Scale MLOps with Tooling
MLOps is the devops of Machine Learning. It provides automation for model design, deployment, monitoring and governance. It takes so much of the effort out of managing these models. To operate at scale, a tool is essential. Frankly, you’d probably want tooling to ensure quality in managing a single model.
nvisia typically recommends Data Robot for this purpose and recently became a Data Robot partner. We like that it can pull data from a variety of sources, deploy to all the common platforms, integrate with common business tools like SAP and Salesforce, and support reporting in PowerBI or Tableau. The easy access to generative AI tools is also very exciting.
It's important to note that there are other, open source products that may fit your use case. Google Kubeflow and Netflix Metaflow come to mind.

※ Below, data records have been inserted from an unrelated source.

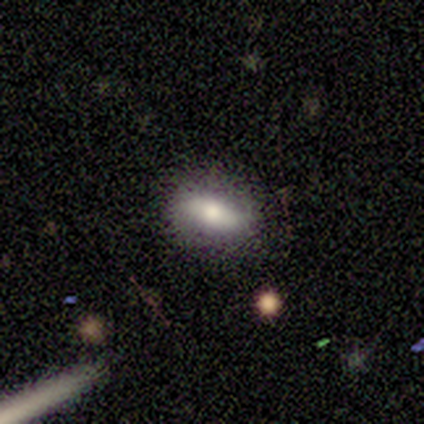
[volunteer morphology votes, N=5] Q: Smooth or featured?
A: smooth (60%); runner-up: star or artifact (40%)
Q: How rounded?
A: in between (67%); runner-up: cigar-shaped (33%)
Q: Merging?
A: none (100%)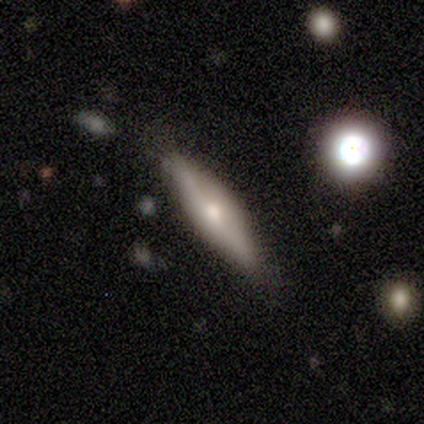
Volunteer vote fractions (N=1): Smooth or featured? 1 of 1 (100%) said smooth. How rounded? 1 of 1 (100%) said cigar-shaped. Merging? 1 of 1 (100%) said major disturbance.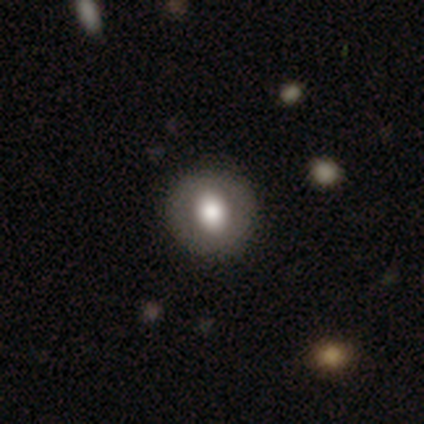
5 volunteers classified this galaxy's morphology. Smooth or featured? smooth (60%)
How rounded? round (67%)
Merging? none (50%)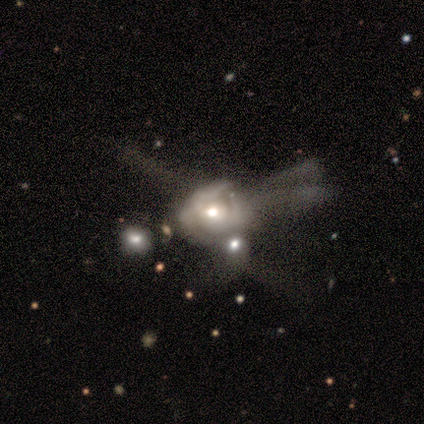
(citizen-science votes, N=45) Smooth or featured? 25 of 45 (56%) said featured or disk. Edge-on disk? 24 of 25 (96%) said no. Bar? 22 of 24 (92%) said no. Spiral arms? 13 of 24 (54%) said yes. Spiral winding? 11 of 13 (85%) said tight. Spiral arm count? 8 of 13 (62%) said can't tell. Bulge size? 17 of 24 (71%) said moderate. Merging? 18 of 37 (49%) said merger.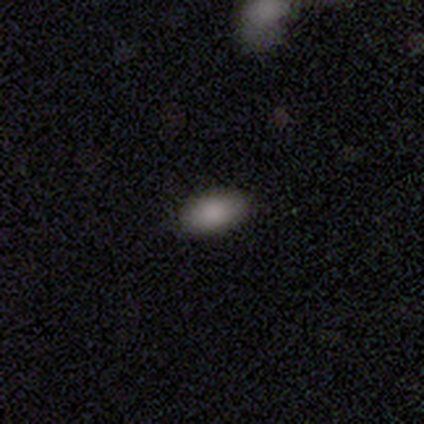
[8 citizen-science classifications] Smooth or featured: smooth — 75% (featured or disk — 12%)
How rounded: in between — 100%
Merging: none — 86% (major disturbance — 14%)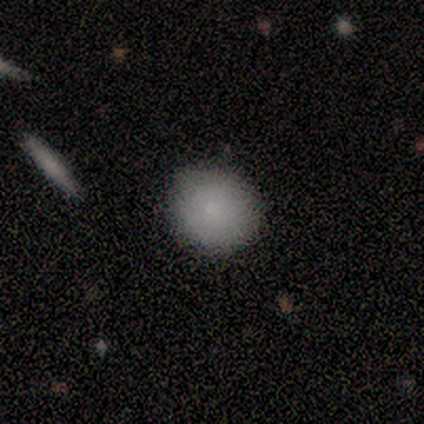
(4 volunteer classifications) This is likely a smooth galaxy (75%). How rounded: likely round (67%). Merging: clearly none (100%).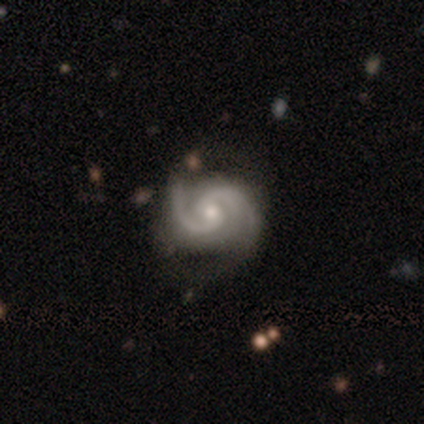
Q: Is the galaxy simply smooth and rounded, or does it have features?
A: featured or disk — 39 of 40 (98%).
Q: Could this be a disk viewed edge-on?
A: no — 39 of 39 (100%).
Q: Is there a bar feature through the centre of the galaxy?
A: no — 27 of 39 (69%).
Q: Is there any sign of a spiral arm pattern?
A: yes — 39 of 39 (100%).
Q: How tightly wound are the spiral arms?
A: tight — 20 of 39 (51%).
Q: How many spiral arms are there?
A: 2 — 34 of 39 (87%).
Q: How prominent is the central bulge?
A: moderate — 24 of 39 (62%).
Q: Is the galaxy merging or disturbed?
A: none — 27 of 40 (68%).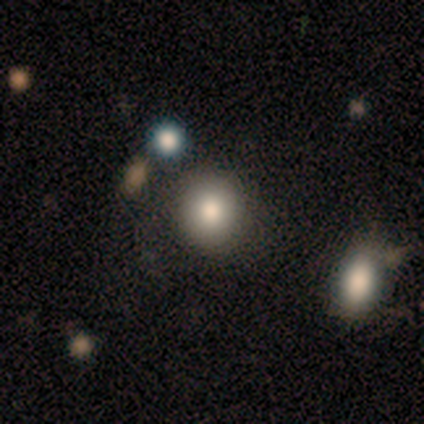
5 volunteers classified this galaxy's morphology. Q: Smooth or featured?
A: smooth (80%); runner-up: star or artifact (20%)
Q: How rounded?
A: round (75%); runner-up: in between (25%)
Q: Merging?
A: none (100%)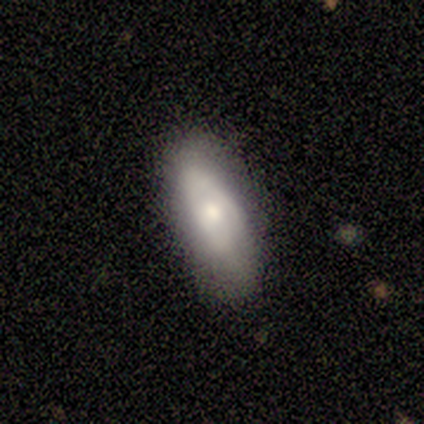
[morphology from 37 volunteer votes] Q: Smooth or featured?
A: smooth (51%); runner-up: featured or disk (41%)
Q: How rounded?
A: in between (79%); runner-up: cigar-shaped (16%)
Q: Merging?
A: none (59%); runner-up: minor disturbance (41%)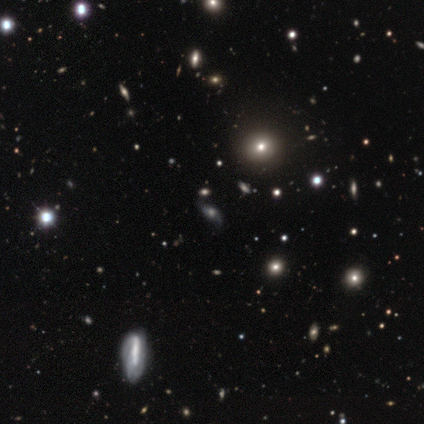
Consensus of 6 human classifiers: smooth-or-featured: star or artifact: 100% | smooth: 0% | featured or disk: 0%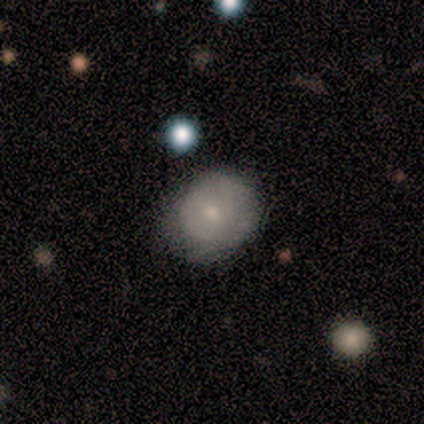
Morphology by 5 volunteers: smooth_or_featured: smooth (p=0.80) [alt: featured or disk p=0.20]
how_rounded: round (p=0.75) [alt: in between p=0.25]
merging: none (p=0.80) [alt: minor disturbance p=0.20]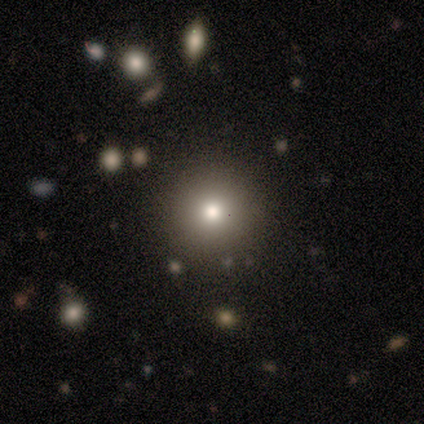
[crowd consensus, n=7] smooth-or-featured: smooth: 43% (tied) | star or artifact: 43% (tied) | featured or disk: 14%
  how-rounded: round: 100% | in between: 0% | cigar-shaped: 0%
  merging: none: 75% | minor disturbance: 25% | major disturbance: 0% | merger: 0%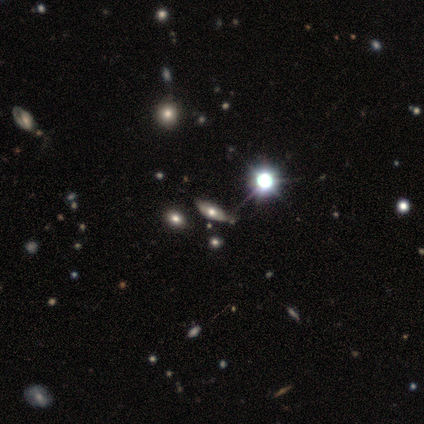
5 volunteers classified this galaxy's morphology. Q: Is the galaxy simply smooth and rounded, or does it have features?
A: smooth — 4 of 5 (80%).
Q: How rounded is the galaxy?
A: in between — 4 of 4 (100%).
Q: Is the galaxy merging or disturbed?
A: minor disturbance — 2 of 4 (50%).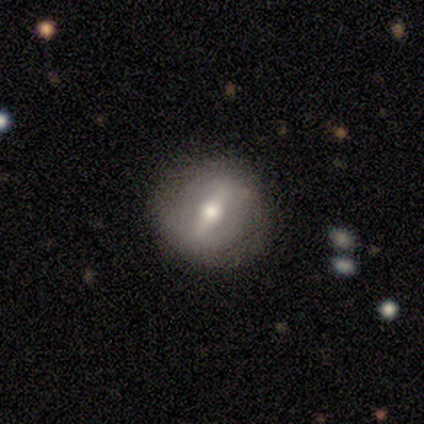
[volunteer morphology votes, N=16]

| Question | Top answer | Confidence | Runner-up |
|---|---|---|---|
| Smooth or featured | featured or disk | 88% | smooth (12%) |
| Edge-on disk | no | 79% | yes (21%) |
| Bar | strong | 82% | weak (18%) |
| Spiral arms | no | 55% | yes (45%) |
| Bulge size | moderate | 100% | — |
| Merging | none | 94% | minor disturbance (6%) |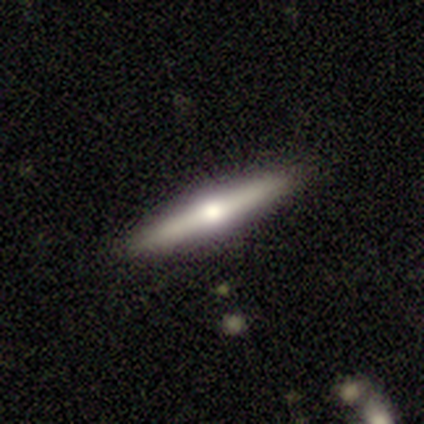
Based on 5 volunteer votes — A smooth galaxy with no disk features (60%) that is cigar-shaped (100%).

Vote fractions:
- Smooth or featured? smooth: 60% / featured or disk: 40% / star or artifact: 0%
- How rounded? cigar-shaped: 100% / round: 0% / in between: 0%
- Merging? none: 80% / minor disturbance: 20% / major disturbance: 0% / merger: 0%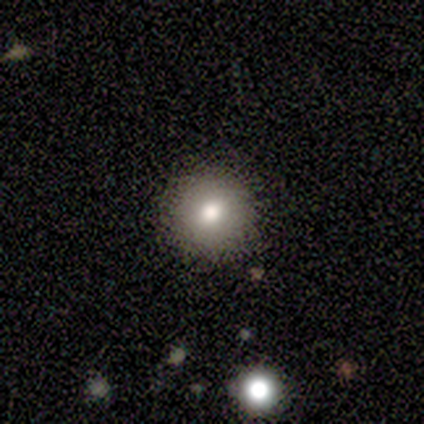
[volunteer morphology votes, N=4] Smooth or featured?
  - smooth: 75% *
  - star or artifact: 25%
  - featured or disk: 0%
How rounded?
  - round: 100% *
  - in between: 0%
  - cigar-shaped: 0%
Merging?
  - none: 100% *
  - minor disturbance: 0%
  - major disturbance: 0%
  - merger: 0%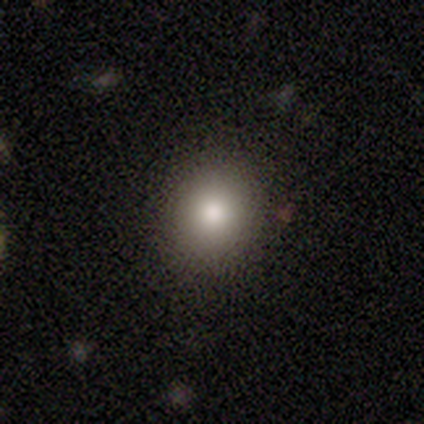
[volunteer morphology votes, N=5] smooth_or_featured: smooth (p=0.60) [alt: star or artifact p=0.40]
how_rounded: round (p=0.67) [alt: in between p=0.33]
merging: none (p=1.00)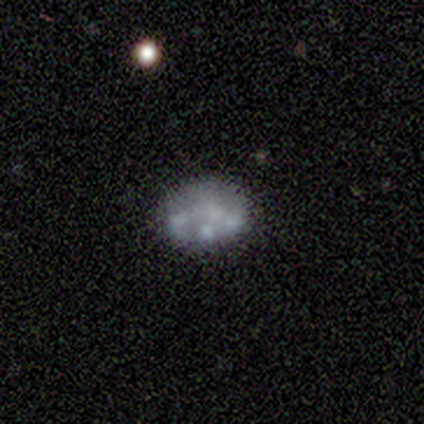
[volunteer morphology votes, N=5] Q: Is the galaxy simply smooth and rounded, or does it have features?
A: featured or disk — 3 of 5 (60%).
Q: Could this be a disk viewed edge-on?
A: no — 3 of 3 (100%).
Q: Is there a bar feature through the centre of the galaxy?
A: no — 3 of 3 (100%).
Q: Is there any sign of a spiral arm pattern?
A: no — 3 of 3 (100%).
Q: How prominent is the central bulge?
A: none — 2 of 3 (67%).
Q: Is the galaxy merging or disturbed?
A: none — 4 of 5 (80%).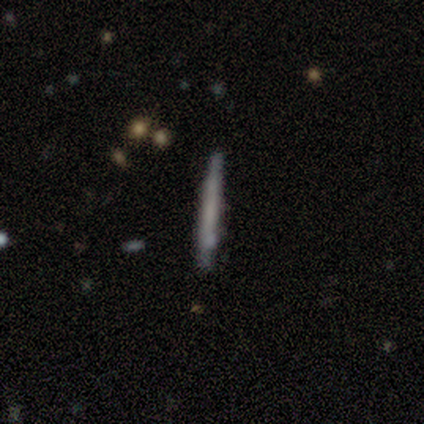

Check your infrastructure for pub-sub and queues
During the data engineering stage, raw data was mined and processed to train the ML model. This may have been sophisticated, for example capturing text from video and doing AI analysis on it.
In production, you feed new incoming data to the model to make predictions. This requires processing the raw data at runtime, transforming and augmenting it as it comes in, to gather the necessary inputs for your model. You will most likely want to do this asynchronously, and therefore need to have solid pub-sub or queuing infrastructure in place, such as Confluent / Kafka or RabbitMQ.
Conclusion
There are several steps an organization can take now to ensure they are ready for the AI demands of their business.
- Build on your agile and devops capabilities
- Prioritize your data domains and features
- Identify their 360 views as data products
- Specify and share the metadata to define them
- Select an ML Ops platform
- Have your pub-sub / queuing infrastructure ready
With these items in place, AI is no longer a special capability limited to one corner of your organization. All of your teams have the tools they need to innovate with AI.